Re contrabassoon, here's a quick answer: your instinct is good. :-) Almost everything is more difficult on a contrabassoon. A contrabassoon is similar to a bassoon, but they are more different from each other than, say, a piccolo is from a flute, or an English horn is from an oboe.
The fingerings are, with one exception, superficially the same as for a bassoon for the octave and a half from the lowest Bb up until "open" F (written F fourth line bass clef). The exception is the Eb below open F, which uses an extra key instead of a fork fingering to produce the Eb.
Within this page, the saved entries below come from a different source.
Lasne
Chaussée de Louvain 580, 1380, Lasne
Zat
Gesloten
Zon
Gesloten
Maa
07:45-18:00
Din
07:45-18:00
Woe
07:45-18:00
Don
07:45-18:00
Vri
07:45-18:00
That said, there are certain things that can be easier, or harder, on a contrabassoon than on a bassoon. For example, the Ab/Bb trill is problematic on the bassoon, but much easier on a contrabassoon. Another example in the other direction: virtually every modern bassoon has an F# trill key for E/F# and F/F# trills (around "open" F), and many modern bassoons have an F/G trill key; but the F# trill key is a relatively uncommon option on contrabassoons, and I've never seen a G trill key on one.
Once the contrabassoon goes into the next octave, all bets are off. Depending on the note (or trill) in question, fingerings can be similar to or different from the bassoon. For example, the fingerings for the Eb, E, and F above middle C are completely different from the bassoon. For that matter, fingerings can be different from one instrument to the next, or from one reed to the next, or from one player to the next.
In addition, there are new versions of the contrabassoon that have their own fingering systems that can differ substantially from the not-so-standard "standard" contrabassoon. The differences generally manifest themselves in the higher registers of the contra, improving them in certain cases dramatically. One example of this is the Fast-system Fox contrabassoon. There are a few others.
Finally, there are ranges of the contra that are known to be problematic. For example, the notes around written middle C to Eb are known to be weak and out of tune. There are ways around these limitations, and it's our job as players to make such passages in music work, but it's good as a composer to be aware of them, and write accordingly.
The high range of the instrument is weak compared to the bassoon. You want to be careful about writing a high tessitura for the contra, unless you know the player can play well up there, or unless you're striving for a particular effect.
Again, some of the new developments in the contra have addressed these issues, more or less.
I hope this message was more helpful than confusing.